Without the refunding, Kling said, the state would face termination fees on the swaps that are currently estimated at $100 million.

“This is not an economic refunding,” Kling said. “We might get some minimal savings, but this refunding is to extend the terms of the swaps so we don’t pay the termination penalties.”

The state can later refund the variable-rate bonds as fixed-rate debt and face smaller termination penalties with the proper market conditions, Kling said.

The federal budget sequester may prevent the state from receiving the promised federal subsidy on $60.6 million of taxable Build America Bonds issued in 2009 for highway projects , Kling said. Louisiana is due to receive a 35% subsidy on debt service for the 2009A-4 tranche of bonds supported by the gas and fuels tax.

“There is a large concern that we will not get that money as a result of the sequester,” Kling said. “Other issuers have not received their most recent credit.”

The state filed for its BABs subsidy last week, he said.

Proceeds from a $300 million state general obligation bond will provide five to seven months of funding for state capital outlay projects. The bonds are expected to price April 30, which will require a special meeting of the Bond Commission, Kling said.

The issue will include $169.3 million of taxable GOs and $130.7 million of tax-exempt debt. 

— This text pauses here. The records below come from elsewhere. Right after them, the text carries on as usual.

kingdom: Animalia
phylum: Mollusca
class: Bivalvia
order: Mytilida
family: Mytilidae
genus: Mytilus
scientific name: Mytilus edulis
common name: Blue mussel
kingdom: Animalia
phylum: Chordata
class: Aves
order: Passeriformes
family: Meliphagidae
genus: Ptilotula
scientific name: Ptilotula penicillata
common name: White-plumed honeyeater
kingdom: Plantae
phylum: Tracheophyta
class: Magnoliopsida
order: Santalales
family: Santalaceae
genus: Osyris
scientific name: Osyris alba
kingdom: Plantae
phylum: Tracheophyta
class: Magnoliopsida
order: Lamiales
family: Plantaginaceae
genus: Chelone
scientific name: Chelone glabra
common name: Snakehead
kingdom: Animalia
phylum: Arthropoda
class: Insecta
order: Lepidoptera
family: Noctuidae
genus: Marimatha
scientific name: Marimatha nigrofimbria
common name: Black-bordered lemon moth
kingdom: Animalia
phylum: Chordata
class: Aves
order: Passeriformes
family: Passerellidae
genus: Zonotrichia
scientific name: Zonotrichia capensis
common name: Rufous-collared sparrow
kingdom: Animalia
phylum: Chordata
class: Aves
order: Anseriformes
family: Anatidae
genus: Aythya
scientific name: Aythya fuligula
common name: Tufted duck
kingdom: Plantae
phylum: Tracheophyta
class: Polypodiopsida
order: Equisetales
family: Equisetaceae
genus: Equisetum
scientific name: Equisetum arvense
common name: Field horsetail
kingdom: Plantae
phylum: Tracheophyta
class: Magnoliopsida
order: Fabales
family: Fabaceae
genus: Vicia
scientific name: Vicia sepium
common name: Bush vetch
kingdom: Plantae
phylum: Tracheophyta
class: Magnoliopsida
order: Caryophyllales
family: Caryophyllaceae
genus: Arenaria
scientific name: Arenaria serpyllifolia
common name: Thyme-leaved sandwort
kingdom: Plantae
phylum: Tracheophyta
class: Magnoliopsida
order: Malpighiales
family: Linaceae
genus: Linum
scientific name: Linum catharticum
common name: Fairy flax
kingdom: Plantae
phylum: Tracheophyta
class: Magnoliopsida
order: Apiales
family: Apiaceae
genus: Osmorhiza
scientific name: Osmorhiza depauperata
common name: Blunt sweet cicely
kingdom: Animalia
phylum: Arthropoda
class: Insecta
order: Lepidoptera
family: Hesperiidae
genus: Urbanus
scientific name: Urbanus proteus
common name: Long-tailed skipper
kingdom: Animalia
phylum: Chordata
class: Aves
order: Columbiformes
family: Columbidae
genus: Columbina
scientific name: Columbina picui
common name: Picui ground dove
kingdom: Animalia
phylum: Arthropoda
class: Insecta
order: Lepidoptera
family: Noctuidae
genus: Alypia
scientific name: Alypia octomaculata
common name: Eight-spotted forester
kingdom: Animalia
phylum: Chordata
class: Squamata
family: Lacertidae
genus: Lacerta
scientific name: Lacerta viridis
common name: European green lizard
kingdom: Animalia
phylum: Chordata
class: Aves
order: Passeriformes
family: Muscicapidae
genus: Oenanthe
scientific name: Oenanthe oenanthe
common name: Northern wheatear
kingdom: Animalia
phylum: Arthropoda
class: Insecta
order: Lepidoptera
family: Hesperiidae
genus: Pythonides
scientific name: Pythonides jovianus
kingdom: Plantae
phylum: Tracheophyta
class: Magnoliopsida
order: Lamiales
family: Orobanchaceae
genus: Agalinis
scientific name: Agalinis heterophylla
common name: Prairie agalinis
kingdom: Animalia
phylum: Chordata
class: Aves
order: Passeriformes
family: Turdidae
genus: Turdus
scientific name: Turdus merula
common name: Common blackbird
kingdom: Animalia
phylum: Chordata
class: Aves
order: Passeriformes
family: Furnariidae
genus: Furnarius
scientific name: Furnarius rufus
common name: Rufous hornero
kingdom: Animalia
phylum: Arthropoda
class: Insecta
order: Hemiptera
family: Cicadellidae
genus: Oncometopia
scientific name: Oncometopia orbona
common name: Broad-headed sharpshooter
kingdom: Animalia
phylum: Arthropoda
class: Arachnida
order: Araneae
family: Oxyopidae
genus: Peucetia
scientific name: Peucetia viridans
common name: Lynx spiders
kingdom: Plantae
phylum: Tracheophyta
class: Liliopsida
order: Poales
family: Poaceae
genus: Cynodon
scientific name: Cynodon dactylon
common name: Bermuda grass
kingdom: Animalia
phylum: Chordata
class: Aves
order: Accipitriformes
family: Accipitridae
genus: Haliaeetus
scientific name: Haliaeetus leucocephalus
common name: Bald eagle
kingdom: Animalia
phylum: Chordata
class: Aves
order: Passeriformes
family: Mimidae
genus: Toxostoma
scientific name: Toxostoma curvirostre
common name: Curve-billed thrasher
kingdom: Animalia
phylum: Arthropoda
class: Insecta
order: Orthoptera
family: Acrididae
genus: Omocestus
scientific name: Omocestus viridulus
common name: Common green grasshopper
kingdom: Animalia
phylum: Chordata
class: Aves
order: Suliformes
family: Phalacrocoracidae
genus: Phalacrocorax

Debt service on the GO bonds is estimated at approximately $22 million in fiscal 2014. Those payments will put debt service for net state-tax supported debt at close to its constitutional limit, Kling told the Commission.

Debt service is capped at 6% of general fund collections, and the 2013 GOs will put total debt service in fiscal 2014 at 5.8% of expected collections, he said.

Expenditures from the capital outlay escrow account in fiscal 2014 are estimated at $600 million in fiscal 2014, Kling said, far beyond the capacity remaining under the debt service cap.

There is currently some $300 million remaining in the capital outlay escrow account.

 “Unless there is a major uptick in state revenues, we may be restricted in issuing new debt that would fit under the limit,” he said.

Louisiana Department of Transportation & Development will fund additional projects from an $11.8 million premium obtained through a refunding of $173 million of outstanding gas and fuel tax bonds issued in 2006.

Citi, which holds the 2006 debt, agreed to a $12 million premium in exchange for the state extending the call dates on the bonds to 2023.

The payment will go into an escrow account to meet the department’s debt service payments on the refunding bonds in May and November 2013 and in November 2014.

The refunding is expected to close May 1, Kling said.